Darauf reagiert Konkurrent Boeing: So wird die neue Boeing 737 MAX, die ab 2017 verkauft wird, neben der Standardvariante mit 189 Sitzen auch in einer Ausgabe mit 200 Sitzen erhältlich sein – auf Wunsch der Billigfluglinie Ryanair.

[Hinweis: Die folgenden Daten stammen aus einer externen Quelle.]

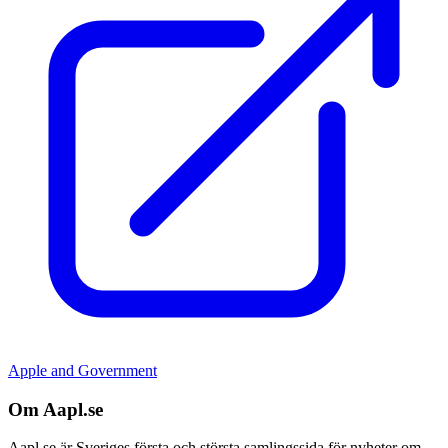
Apple and Government
Om Aapl.se
Aapl.se är Sveriges första och största samlingssida för nyheter om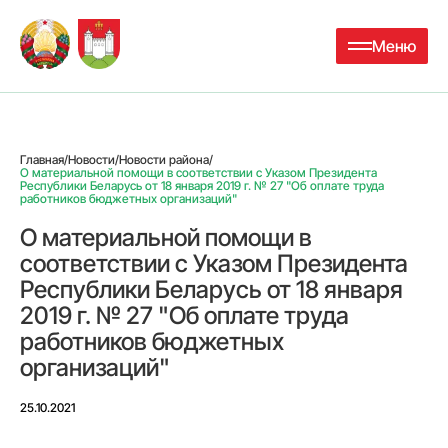
Меню
Главная
/
Новости
/
Новости района
/
О материальной помощи в соответствии с Указом Президента
Республики Беларусь от 18 января 2019 г. № 27 "Об оплате труда
работников бюджетных организаций"
О материальной помощи в
соответствии с Указом Президента
Республики Беларусь от 18 января
2019 г. № 27 "Об оплате труда
работников бюджетных
организаций"
25.10.2021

Airbus-Marketingchef Chris Emerson bestätigte gegenüber der Nachrichtenagentur Reuters, dass die grösseren Kapazitäten einem Kundenbedürfnis entsprächen – besonders für Kunden in Asien, wo die Airlines mit sehr preissensiblen Passagieren konfrontiert seien.

«Neuer Preiskrieg»

Ryanair-CEO Michael O'Leary sprach im britischen «Mirror» von einem «neuen Preiskrieg in Europa». Dank der zusätzlichen Sitze können die Einnahmen um rund eine Million Franken pro Jahr steigen, rechnete er – pro Flugzeug.

Die Beinfreiheit für die Passagiere wird durch die neuen Sitzordnungen bestimmt nicht grösser. Verschiedene Fluggesellschaften haben den Raum zu den Vordersitzen bereits um mehrere Zentimeter verkleinert. Auch Toiletten wurden bereits kleiner.

Ryanair teilte mit, der für die zusätzlichen Sitze benötigte Platz werde nicht nur beim Raum für die Beine eingespart. So könnten etwa auch die Gänge schmaler gemacht werden.